> _Instrucciones_:
**1.** Por favor, transcribe del texto sobre la caída de Constantinopla el fragmento que empieza en "Os dejo aquí" y termina en "de los zapadores.".
**2.** Explica en una a tres oraciones por qué, según el texto sobre la caída de Constantinopla, ese hecho fue uno de los más trascendentales de la Historia.

Os dejo aquí una escena de la serie donde se representa cómo se las ingenió Grant para conseguirlo.
Voló numerosos túneles. En ocasiones los inundaba, otras veces los quemaba con fuego griego o incluso los llenaba de humo. El 23 de mayo capturaron numerosos zapadores tras interceptarlos en una mina en el sector de las Blanquernas, entre ellos, un oficial otomano que confesó bajo tortura los lugares donde estaban trabajando bajo las murallas. Los bizantinos desarticularon todos los intentos de los zapadores.
Finalmente cayó Constantinopla. Uno de los hechos históricos más trascendentales de la Historia que representó el triunfo del Islam sobre el Cristianismo ortodoxo. El emperador Constantino siguió allí, luchando hasta el último aliento junto a su primo Teófilo, su amigo Juan Dálmata y el noble castellano Francisco de Toledo (algunos dicen que es un personaje semi-histórico), espada en mano. No está claro cuál fue su destino final, algunos dicen que murió aplastado por la aterrorizada muchedumbre, otros que una lanza acabó con él y su cabeza enviada al sultán, pero su muerte le llevó a la inmortalidad.

> _Material proporcionado_:

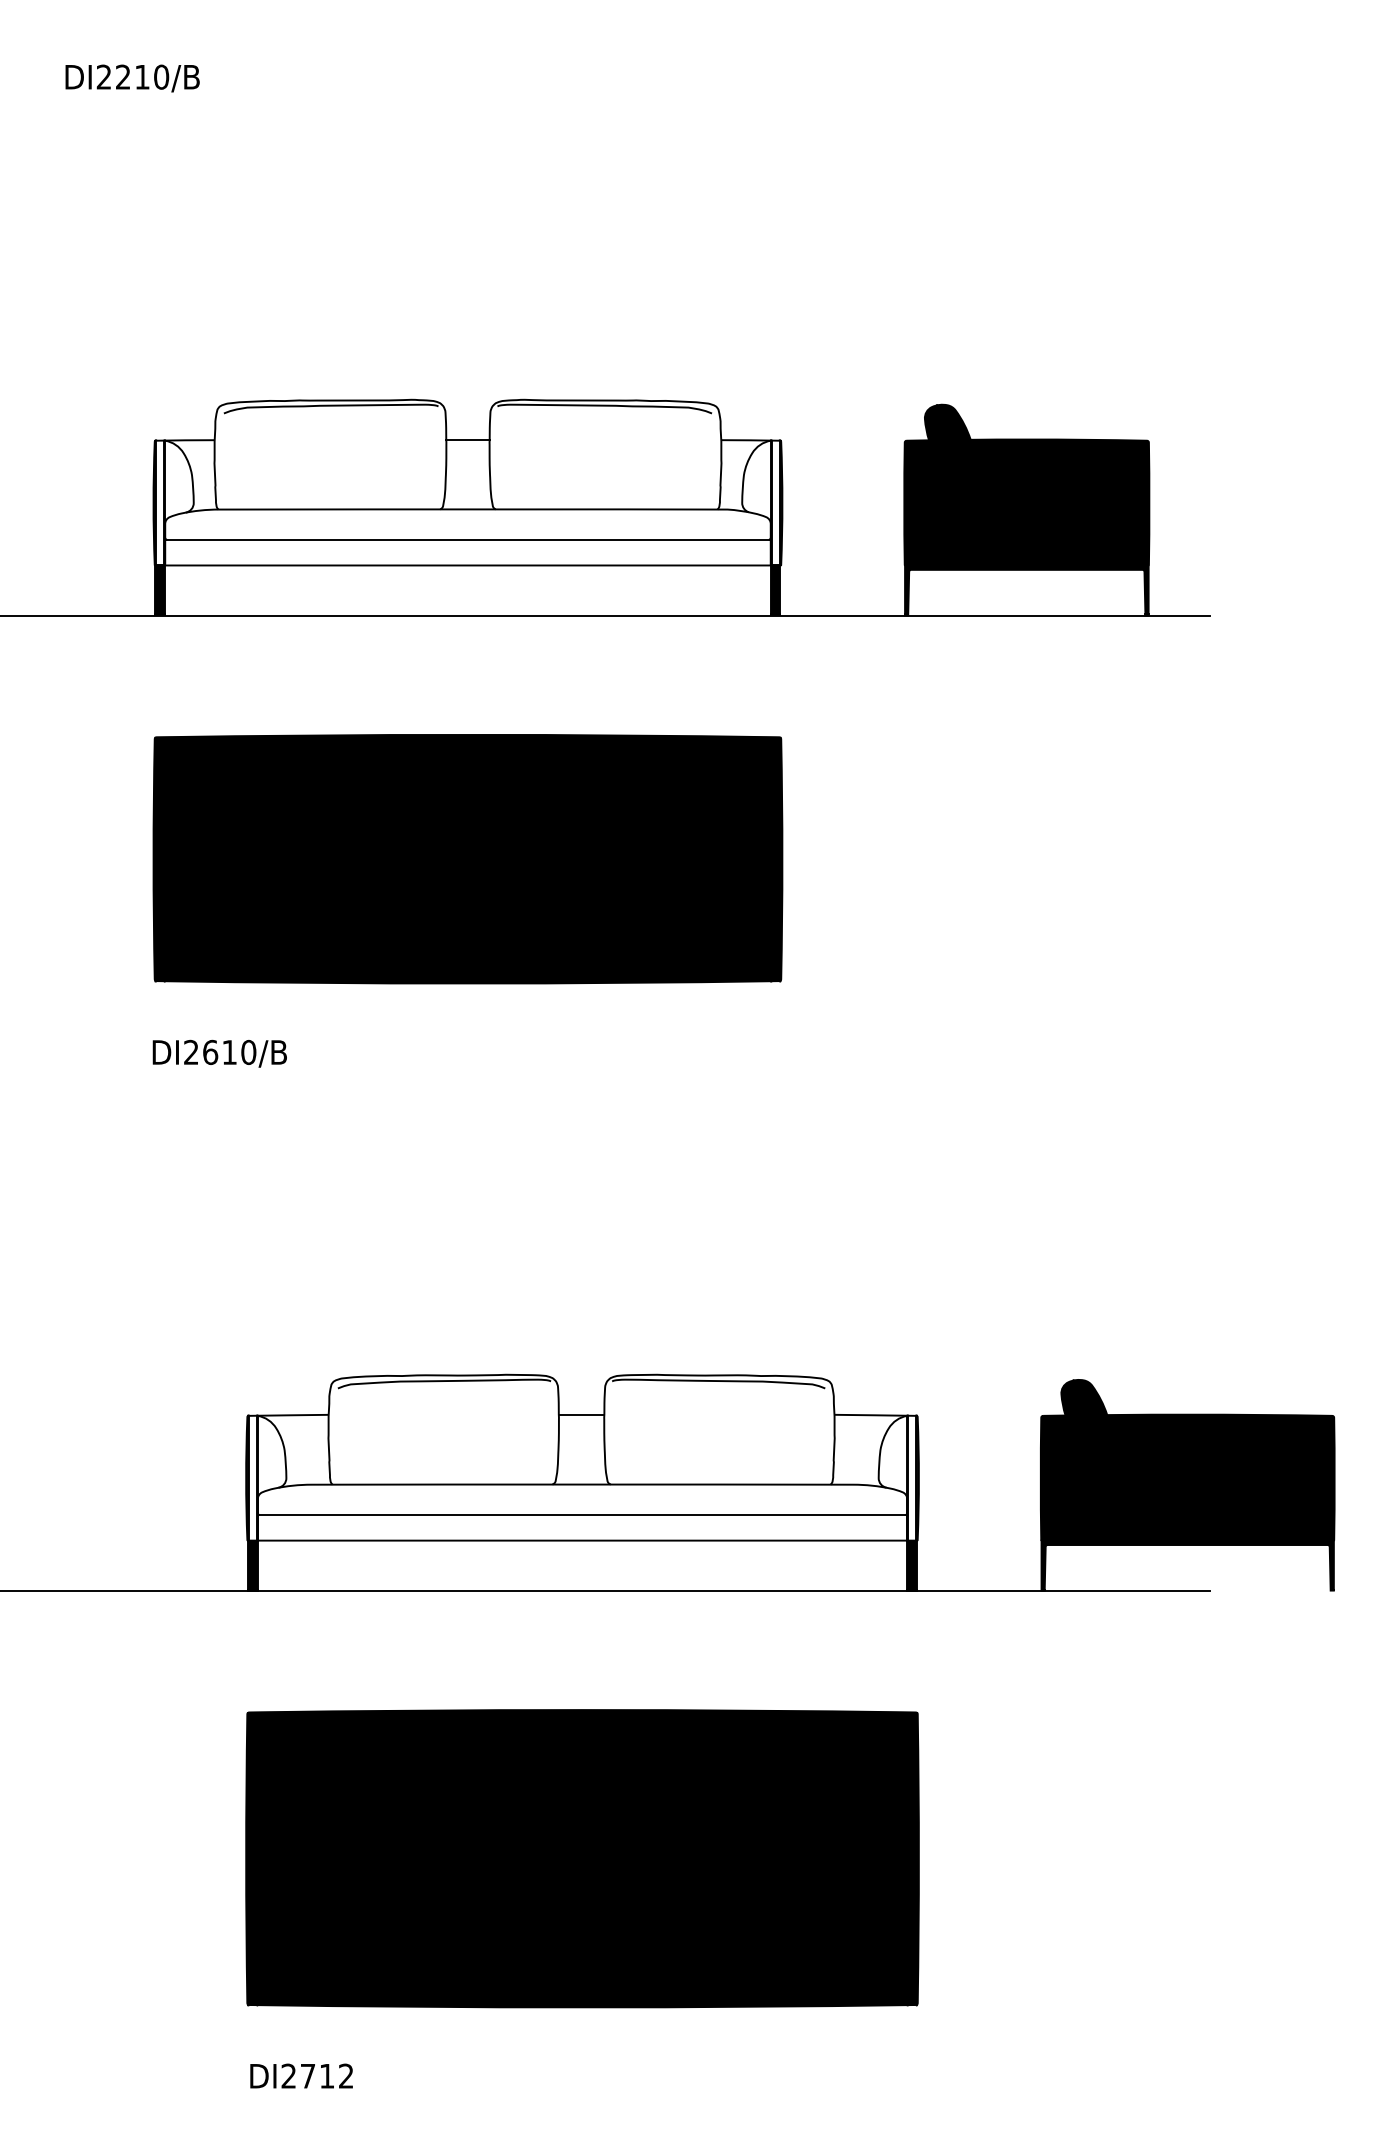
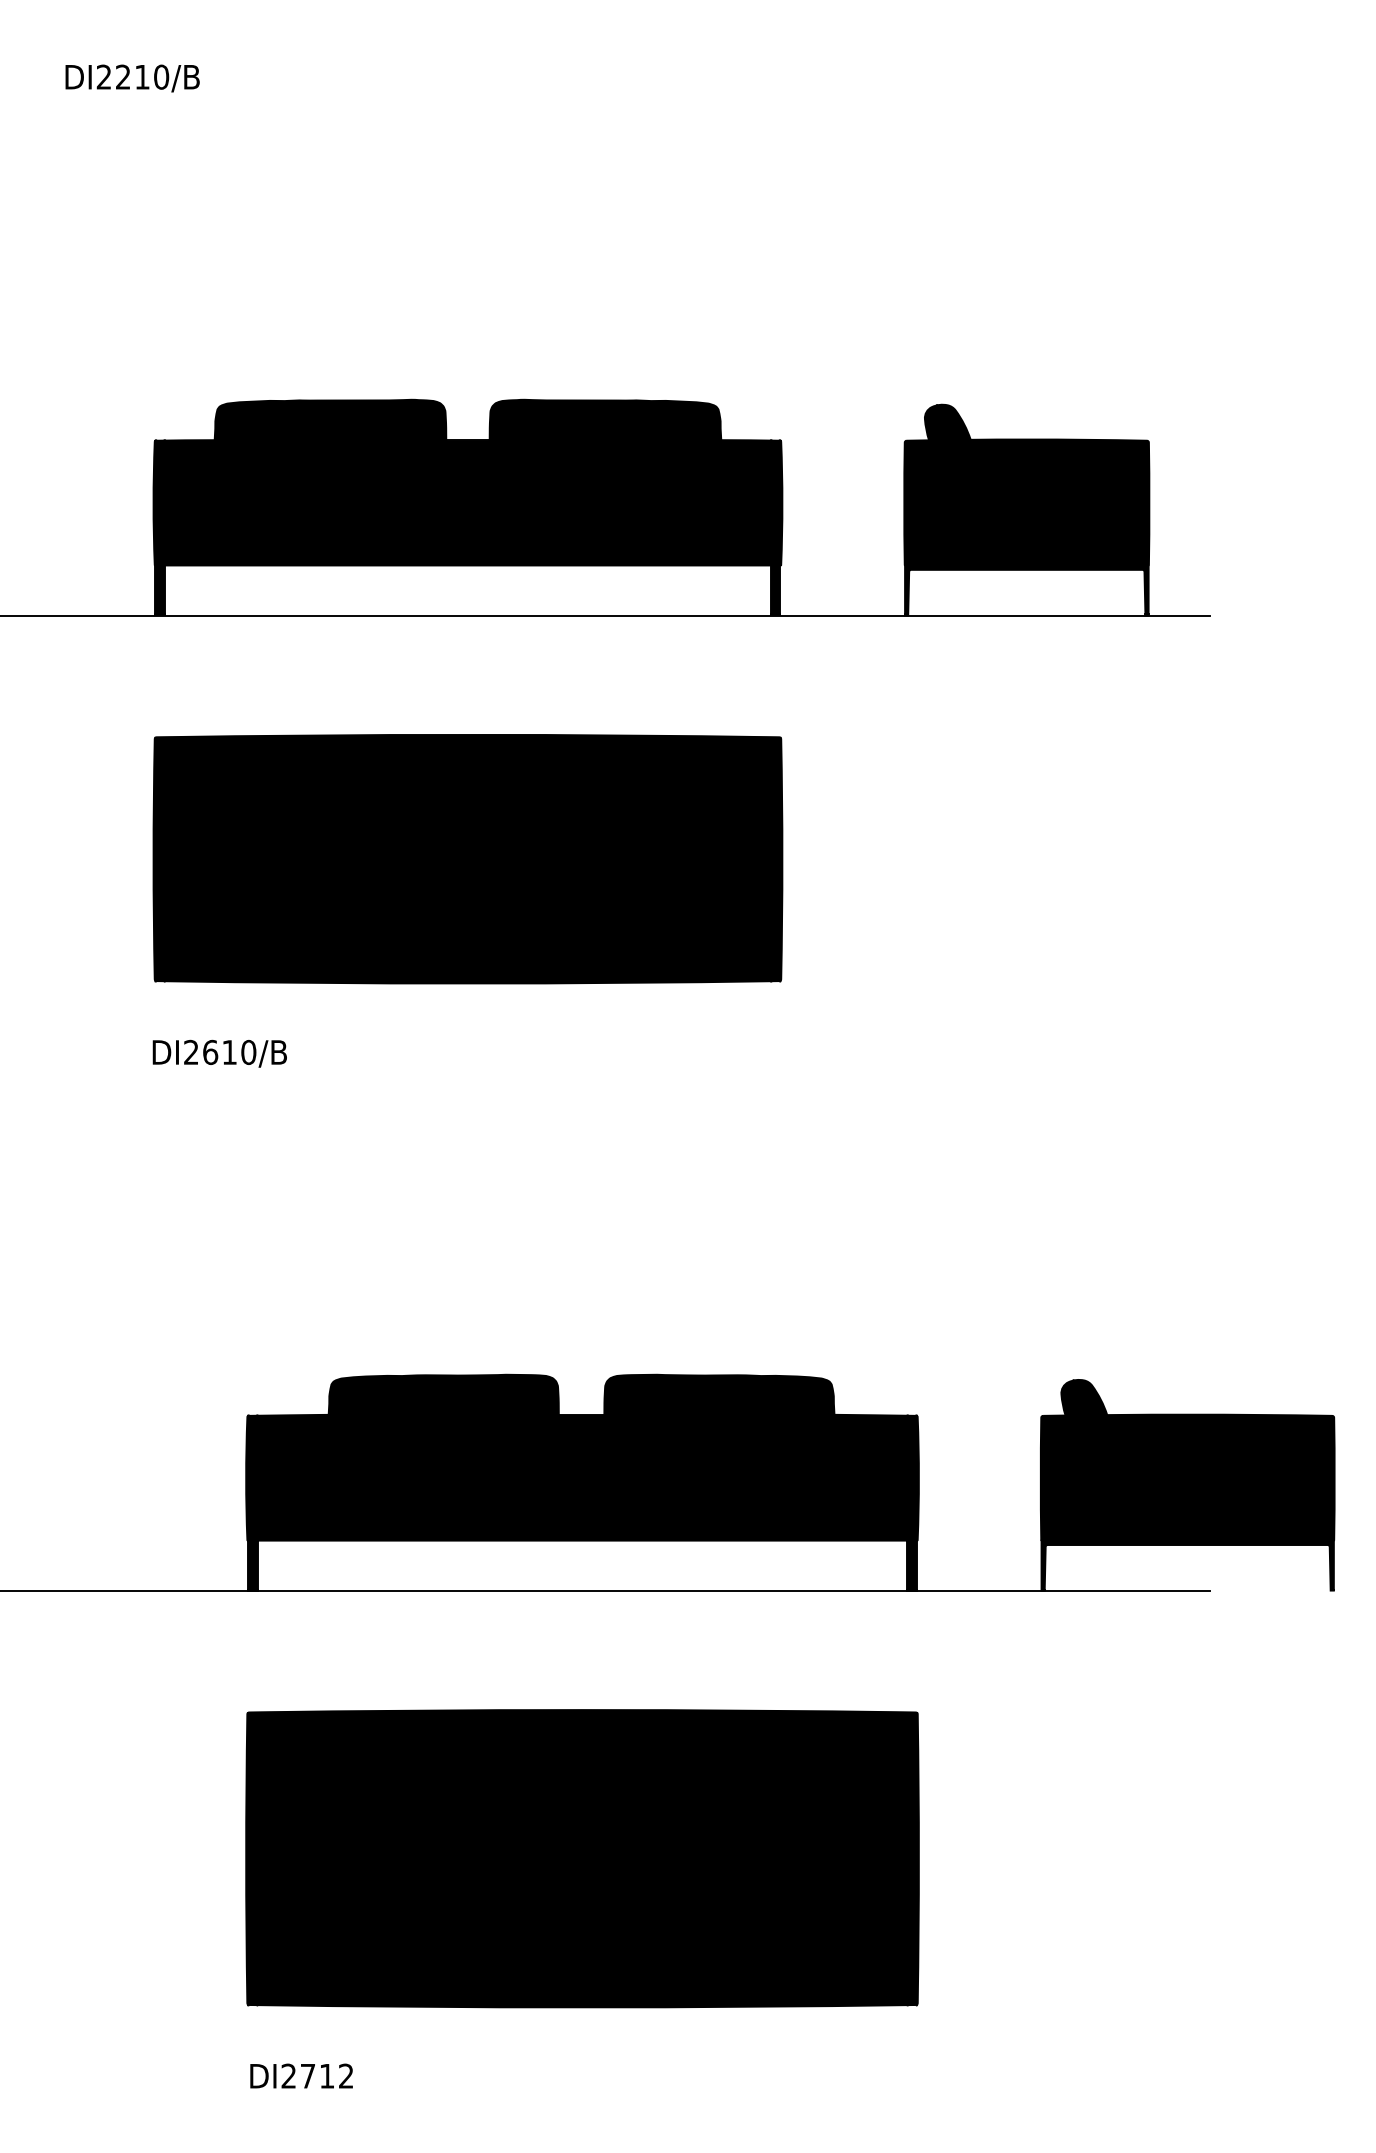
fill at (467, 482): none -> present
fill at (582, 1457): none -> present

> _Respuestas_:
**1.**
Os dejo aquí una escena de la serie donde se representa cómo se las ingenió Grant para conseguirlo.
Voló numerosos túneles. En ocasiones los inundaba, otras veces los quemaba con fuego griego o incluso los llenaba de humo. El 23 de mayo capturaron numerosos zapadores tras interceptarlos en una mina en el sector de las Blanquernas, entre ellos, un oficial otomano que confesó bajo tortura los lugares donde estaban trabajando bajo las murallas. Los bizantinos desarticularon todos los intentos de los zapadores.

**2.** La caída de Constantinopla fue uno de los hechos más trascendentales de la Historia porque representó el triunfo del Islam sobre el Cristianismo ortodoxo.